§ Your task:
Copy out the entries below exactly as they stand, but only from the line containing "X258518Y132140D03*" through the line containing "Y232219D03*".

§ Task inputs:
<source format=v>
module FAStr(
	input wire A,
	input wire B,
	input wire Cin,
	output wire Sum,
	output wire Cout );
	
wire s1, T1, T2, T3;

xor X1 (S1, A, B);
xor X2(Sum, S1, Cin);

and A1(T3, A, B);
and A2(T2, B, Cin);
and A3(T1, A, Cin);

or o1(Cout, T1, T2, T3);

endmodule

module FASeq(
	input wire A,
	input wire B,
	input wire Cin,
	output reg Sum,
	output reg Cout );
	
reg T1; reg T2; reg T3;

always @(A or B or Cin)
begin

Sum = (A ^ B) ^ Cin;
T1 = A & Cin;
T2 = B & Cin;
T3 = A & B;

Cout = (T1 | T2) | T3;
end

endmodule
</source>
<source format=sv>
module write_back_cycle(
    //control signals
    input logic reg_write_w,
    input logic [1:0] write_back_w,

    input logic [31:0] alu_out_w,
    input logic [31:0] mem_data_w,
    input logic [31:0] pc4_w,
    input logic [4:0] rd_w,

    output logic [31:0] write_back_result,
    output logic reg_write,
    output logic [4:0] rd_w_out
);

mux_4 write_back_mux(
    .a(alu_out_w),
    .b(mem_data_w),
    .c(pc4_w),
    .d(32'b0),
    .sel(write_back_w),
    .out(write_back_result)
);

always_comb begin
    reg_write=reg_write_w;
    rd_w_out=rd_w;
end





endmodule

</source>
--
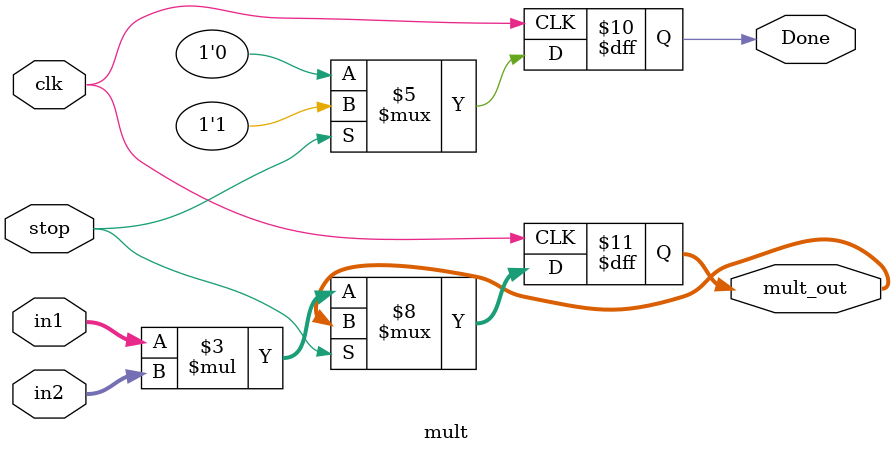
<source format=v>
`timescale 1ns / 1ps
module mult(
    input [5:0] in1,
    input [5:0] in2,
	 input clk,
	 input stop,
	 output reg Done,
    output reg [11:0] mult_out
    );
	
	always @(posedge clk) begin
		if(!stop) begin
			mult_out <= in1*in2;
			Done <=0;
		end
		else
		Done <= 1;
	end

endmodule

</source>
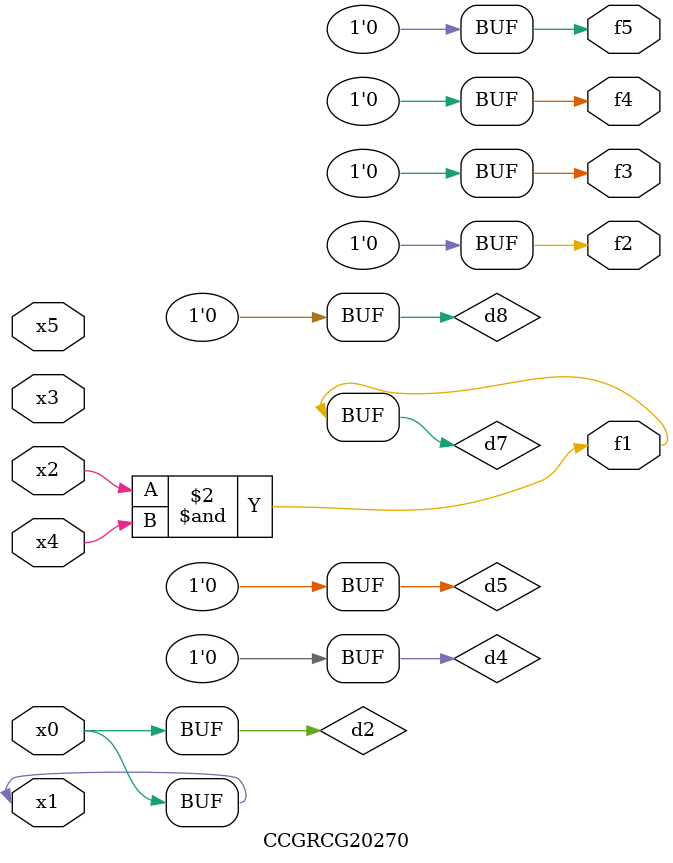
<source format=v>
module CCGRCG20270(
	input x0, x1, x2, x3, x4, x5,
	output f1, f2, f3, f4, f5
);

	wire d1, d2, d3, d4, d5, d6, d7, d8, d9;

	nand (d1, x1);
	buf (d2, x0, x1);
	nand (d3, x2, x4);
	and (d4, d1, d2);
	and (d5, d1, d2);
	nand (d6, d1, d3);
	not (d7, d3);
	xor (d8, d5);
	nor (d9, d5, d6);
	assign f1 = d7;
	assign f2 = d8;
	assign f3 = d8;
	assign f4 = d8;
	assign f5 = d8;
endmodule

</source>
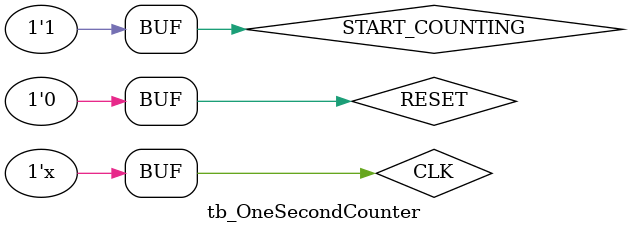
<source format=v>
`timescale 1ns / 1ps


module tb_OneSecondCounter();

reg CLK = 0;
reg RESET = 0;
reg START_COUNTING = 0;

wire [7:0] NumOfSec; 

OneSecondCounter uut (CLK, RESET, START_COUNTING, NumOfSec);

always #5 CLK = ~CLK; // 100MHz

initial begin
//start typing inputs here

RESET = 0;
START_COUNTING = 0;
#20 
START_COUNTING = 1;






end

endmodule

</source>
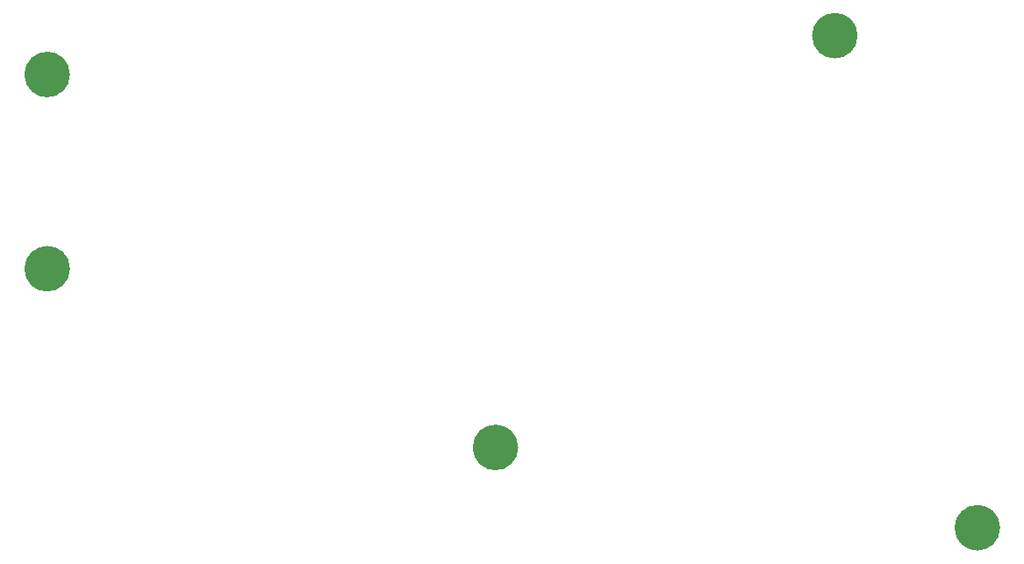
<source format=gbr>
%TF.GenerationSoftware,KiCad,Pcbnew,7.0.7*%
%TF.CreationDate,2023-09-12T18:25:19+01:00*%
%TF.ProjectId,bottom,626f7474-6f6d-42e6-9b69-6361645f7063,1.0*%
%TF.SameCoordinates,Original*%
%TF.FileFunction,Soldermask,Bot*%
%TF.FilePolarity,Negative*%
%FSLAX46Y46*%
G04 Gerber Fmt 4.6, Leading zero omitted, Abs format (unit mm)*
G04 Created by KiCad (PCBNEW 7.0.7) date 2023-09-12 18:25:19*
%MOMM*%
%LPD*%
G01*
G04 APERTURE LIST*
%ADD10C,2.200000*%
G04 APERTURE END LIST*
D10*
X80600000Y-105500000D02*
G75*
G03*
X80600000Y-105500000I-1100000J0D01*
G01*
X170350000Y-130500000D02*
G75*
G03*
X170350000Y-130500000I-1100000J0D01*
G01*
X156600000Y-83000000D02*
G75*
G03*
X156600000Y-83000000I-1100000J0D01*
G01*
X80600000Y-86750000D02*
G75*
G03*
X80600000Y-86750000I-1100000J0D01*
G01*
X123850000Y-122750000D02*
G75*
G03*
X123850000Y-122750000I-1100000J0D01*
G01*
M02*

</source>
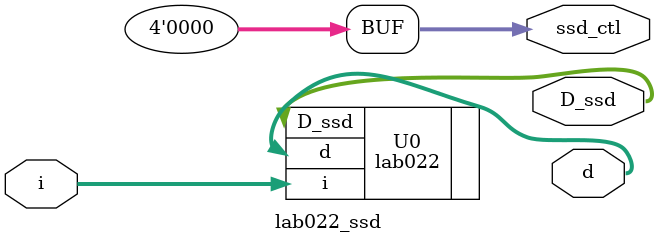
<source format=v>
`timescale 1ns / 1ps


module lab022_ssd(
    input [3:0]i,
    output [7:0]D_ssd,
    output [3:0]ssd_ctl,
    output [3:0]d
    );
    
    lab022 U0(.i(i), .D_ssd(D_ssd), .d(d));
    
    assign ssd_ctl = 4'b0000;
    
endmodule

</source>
==
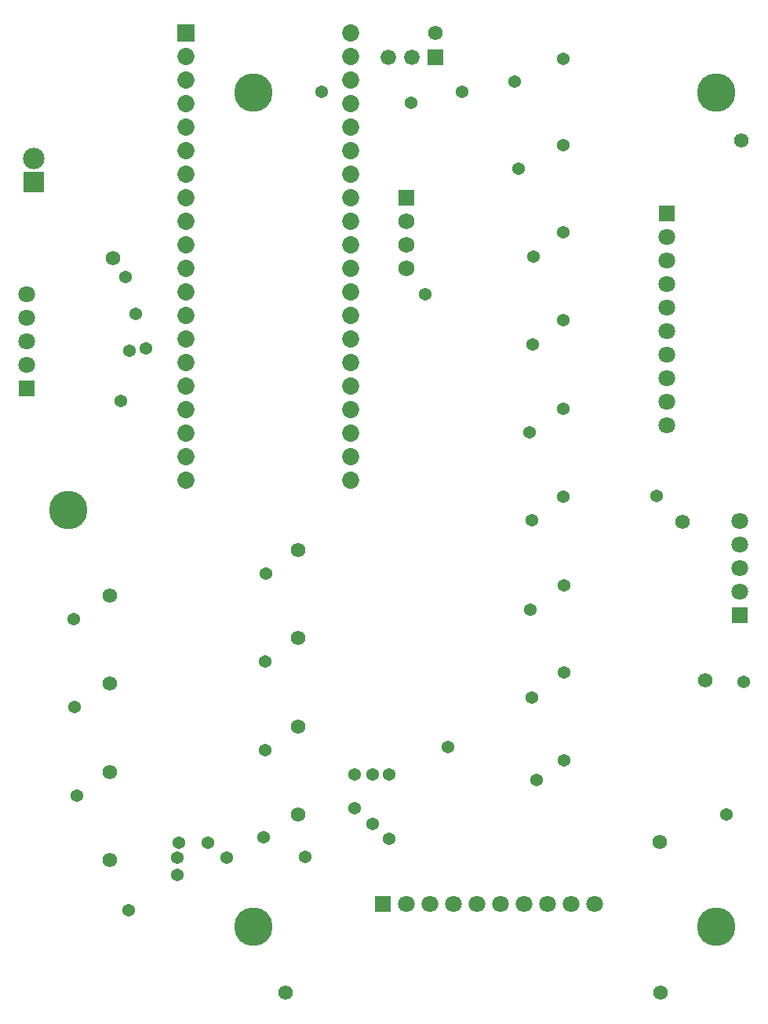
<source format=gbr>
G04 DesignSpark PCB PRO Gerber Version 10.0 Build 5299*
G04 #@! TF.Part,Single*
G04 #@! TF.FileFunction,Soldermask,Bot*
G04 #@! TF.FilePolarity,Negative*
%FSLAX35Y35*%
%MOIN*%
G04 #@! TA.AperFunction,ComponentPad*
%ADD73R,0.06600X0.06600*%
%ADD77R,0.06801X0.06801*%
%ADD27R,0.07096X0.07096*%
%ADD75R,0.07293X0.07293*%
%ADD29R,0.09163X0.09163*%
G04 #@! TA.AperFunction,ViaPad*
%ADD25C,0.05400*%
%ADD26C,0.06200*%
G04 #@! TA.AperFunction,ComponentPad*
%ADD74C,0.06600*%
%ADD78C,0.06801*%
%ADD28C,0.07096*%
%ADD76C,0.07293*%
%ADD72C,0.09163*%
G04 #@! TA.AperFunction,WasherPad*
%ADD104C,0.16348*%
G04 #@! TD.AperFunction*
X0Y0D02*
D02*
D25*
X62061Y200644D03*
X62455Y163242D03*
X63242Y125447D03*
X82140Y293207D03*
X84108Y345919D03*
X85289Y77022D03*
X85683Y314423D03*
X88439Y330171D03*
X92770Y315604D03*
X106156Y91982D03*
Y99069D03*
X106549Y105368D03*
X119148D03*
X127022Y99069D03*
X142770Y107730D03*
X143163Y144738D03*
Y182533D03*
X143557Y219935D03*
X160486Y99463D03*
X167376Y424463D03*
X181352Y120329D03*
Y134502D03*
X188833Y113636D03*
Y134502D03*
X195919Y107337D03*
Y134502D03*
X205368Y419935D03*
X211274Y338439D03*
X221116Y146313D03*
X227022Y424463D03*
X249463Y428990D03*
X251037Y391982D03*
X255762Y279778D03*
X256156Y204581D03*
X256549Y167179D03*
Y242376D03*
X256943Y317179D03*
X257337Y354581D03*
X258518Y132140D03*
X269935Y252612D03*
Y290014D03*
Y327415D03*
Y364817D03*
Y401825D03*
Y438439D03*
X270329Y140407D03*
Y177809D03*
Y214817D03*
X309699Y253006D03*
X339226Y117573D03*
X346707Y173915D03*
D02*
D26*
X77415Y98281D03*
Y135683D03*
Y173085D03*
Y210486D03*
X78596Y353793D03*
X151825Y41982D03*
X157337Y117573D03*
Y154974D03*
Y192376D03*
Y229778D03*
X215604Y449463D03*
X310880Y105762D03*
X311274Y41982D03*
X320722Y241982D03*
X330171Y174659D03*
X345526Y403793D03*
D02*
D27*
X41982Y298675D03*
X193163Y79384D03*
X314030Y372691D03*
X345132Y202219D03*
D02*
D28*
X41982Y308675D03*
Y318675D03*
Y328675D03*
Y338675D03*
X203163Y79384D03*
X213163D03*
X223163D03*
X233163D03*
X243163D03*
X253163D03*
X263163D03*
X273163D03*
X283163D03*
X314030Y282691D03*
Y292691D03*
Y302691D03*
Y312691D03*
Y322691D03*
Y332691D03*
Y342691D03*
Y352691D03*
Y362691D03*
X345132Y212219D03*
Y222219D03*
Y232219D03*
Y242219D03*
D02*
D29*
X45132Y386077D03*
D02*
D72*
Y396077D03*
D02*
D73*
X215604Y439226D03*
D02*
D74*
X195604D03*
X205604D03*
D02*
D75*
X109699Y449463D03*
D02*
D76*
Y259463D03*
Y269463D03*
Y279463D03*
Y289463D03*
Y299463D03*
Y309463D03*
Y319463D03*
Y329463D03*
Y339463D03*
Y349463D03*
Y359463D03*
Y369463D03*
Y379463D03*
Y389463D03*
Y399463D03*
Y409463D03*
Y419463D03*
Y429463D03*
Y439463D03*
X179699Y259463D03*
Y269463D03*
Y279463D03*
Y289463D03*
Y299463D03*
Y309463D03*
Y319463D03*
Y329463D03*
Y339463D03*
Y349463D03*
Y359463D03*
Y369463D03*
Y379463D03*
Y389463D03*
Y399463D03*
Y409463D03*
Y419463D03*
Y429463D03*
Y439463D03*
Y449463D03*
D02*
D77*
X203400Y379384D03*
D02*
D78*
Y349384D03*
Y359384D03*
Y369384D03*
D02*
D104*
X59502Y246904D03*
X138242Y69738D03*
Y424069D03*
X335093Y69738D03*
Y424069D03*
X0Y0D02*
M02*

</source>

§ Answer to the exercise:
X258518Y132140D03*
X269935Y252612D03*
Y290014D03*
Y327415D03*
Y364817D03*
Y401825D03*
Y438439D03*
X270329Y140407D03*
Y177809D03*
Y214817D03*
X309699Y253006D03*
X339226Y117573D03*
X346707Y173915D03*
D02*
D26*
X77415Y98281D03*
Y135683D03*
Y173085D03*
Y210486D03*
X78596Y353793D03*
X151825Y41982D03*
X157337Y117573D03*
Y154974D03*
Y192376D03*
Y229778D03*
X215604Y449463D03*
X310880Y105762D03*
X311274Y41982D03*
X320722Y241982D03*
X330171Y174659D03*
X345526Y403793D03*
D02*
D27*
X41982Y298675D03*
X193163Y79384D03*
X314030Y372691D03*
X345132Y202219D03*
D02*
D28*
X41982Y308675D03*
Y318675D03*
Y328675D03*
Y338675D03*
X203163Y79384D03*
X213163D03*
X223163D03*
X233163D03*
X243163D03*
X253163D03*
X263163D03*
X273163D03*
X283163D03*
X314030Y282691D03*
Y292691D03*
Y302691D03*
Y312691D03*
Y322691D03*
Y332691D03*
Y342691D03*
Y352691D03*
Y362691D03*
X345132Y212219D03*
Y222219D03*
Y232219D03*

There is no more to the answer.